Thursday, January 2, 2014

2014...the year of LEGAL recreational cannabis

Legal Recreational Cannabis Industry Opens in Colorado



Crowds were serenaded by live music as they waited for the nation's first legal recreational pot shops to open. They ate doughnuts and funnel cakes as glass-blower made smoking pipes. Some tourists even rode around in limos eager to try weed.
And when the sales began, those who bought the "drug" emerged from the stores, receipts held high and carrying sealed shopping bags, to cheers.
"I'm going to frame the receipt when I go home, to remind myself of what might be possible: Legal everywhere," said musician James Aaron Ramsey, 28, who did some time in jail for pot possession in Missouri and played folk tunes with his guitar for those in line.
Activists hope he's right, and that the experiment in Colorado will prove to be a better alternative to the costly American-led drug war, produce the kind of revenue that state officials hope and save the government costs in locking up drug offenders. You would think that once other states see the numbers in black and white they won't be able to argue anymore.
On the first day, prices in some places rose to more than $500 an ounce, and some shops announced mid afternoon they would close early because of short supply. It's too soon to say whether the price spikes and long lines will persist.
Washington state will open its pot industry later this year. Both states' programs will be watched closely not just by officials in other states but by activists and governments in other countries because the industries will be the first to regulate the production and sale of cannabis.
Some countries have decriminalized, and the Netherlands lets people buy and sell it but it's illegal to grow or process it.

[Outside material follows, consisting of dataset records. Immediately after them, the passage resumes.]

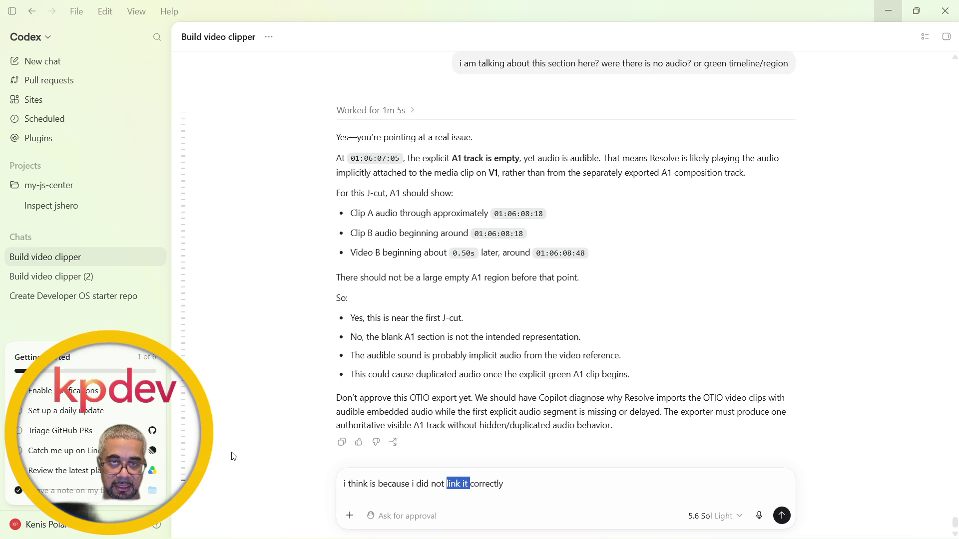
key("Left")
key("ctrl+shift+Left")
key("ctrl+shift+Left")
key("ctrl+shift+Left")
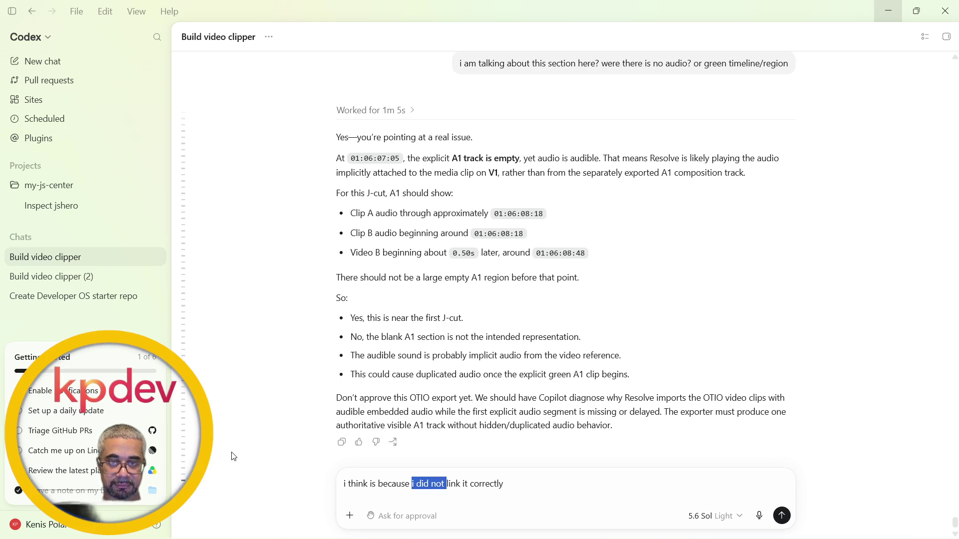
key("BackSpace")
type("link")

Uruguay is the only country to completely legalize...as of now : )
Just as shops opened Wednesday, the Denver Police Department tweeted, "Do you know the law?" and linked to city websites on state and local laws that include bans on public consumption, driving under the influence, taking marijuana out of state and giving pot to anyone under 21.
Denver police said one person was issued a summons for public consumption. The Colorado State Patrol reported no pot-related incidents. No pot-related incidents were reported at Denver International Airport, where signs warned travelers that they can't take it home.
At least 24 cannabis shops in eight towns opened. In Denver, pot users welcomed the new year and the new industry by firing up bongs and cheering in a cloud of marijuana smoke at a 1920s-themed "Prohibition Is Over" party — a reference to the 1930s-era law that outlawed marijuana.
Shopper Jacob Elliott said he wrote reports in college about the need to end pot prohibition but never thought it could happen in his lifetime.
"This breaks that barrier," said Elliott, who traveled to Colorado from Leesburg, Va., to be among the first to buy legal weed.
Preparation for the retail market started more than a year ago, soon after Colorado and Washington voters in 2012 approved legal pot industries. Uruguay passed a law in December to become the first nation to regulate pot, but regulatory system isn't in place yet.
Pot advocates, who had long pushed legalization as an alternative to the drug war, had argued it would generate revenue for state coffers — and in Colorado's case to support education — and save money by not locking up low-level drug offenders and non violent criminals.
"I feel good about it. The money's going to schools," said shopper Joseph Torres of Denver.